Lloyds Banking Group has been accused of using a regulatory loophole to cut the amount of compensation it pays to customers mis-sold payment protection insurance (PPI), a BBC investigation has claimed.
The BBC found the banking giant had been using a regulatory provision called "alternative redress" which allowed them to pay claimants a lower amount of compensation.
It was able to do this by presuming certain customers who had been mis-sold a premium PPI policy would have instead taken out another, cheaper PPI policy and subtracting this amount from the compensation paid.
PPI expert Cliff D'Arcy said Lloyds had saved more than £60m in the past year by lowering compensation in this way.

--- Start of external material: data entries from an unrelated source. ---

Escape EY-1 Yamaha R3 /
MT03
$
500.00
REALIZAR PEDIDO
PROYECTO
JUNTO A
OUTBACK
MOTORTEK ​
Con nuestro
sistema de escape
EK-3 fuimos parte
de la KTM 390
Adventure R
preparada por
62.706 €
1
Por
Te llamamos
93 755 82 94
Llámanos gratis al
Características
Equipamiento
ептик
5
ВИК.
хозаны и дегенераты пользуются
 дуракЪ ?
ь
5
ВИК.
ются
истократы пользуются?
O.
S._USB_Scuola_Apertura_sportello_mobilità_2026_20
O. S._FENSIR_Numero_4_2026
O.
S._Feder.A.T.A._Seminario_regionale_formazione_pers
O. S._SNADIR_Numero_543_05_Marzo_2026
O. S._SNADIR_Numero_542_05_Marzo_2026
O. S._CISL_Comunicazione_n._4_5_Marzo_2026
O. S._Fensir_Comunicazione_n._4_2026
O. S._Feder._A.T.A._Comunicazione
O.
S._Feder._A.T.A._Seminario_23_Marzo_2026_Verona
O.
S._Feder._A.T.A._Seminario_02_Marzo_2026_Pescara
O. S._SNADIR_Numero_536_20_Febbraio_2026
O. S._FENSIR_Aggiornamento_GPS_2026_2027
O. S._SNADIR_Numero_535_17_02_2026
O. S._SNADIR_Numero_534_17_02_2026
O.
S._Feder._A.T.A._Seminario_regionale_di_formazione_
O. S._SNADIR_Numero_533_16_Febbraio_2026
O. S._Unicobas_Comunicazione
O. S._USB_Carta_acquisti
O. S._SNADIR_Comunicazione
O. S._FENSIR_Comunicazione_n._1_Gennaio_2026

D'Arcy told BBC Radio 4: "Frankly I'm amazed that this problem has existed throughout the last year and hasn't emerged into the light."
"A taxpayer sponsored bank is depriving taxpayers of their rightful compensation by using a loophole. It's a scandal coming out of a scandal," he said.
Lloyds said in a statement it had offered the correct level of compensation in line with regulatory guidance.
"The numbers that have been provided to the BBC by the claims management companies, are incorrect and deeply misleading," it said.
"Over 98% of upheld PPI claims have been paid with full redress. For less than 2% of claims, we have used a formula agreed with the FCA to offer comparative redress to customers.
"The FCA handbook is very clear that in these specific circumstances, the provider should give redress that puts the customer in the position they would have been in had the customer taken the regular premium policy."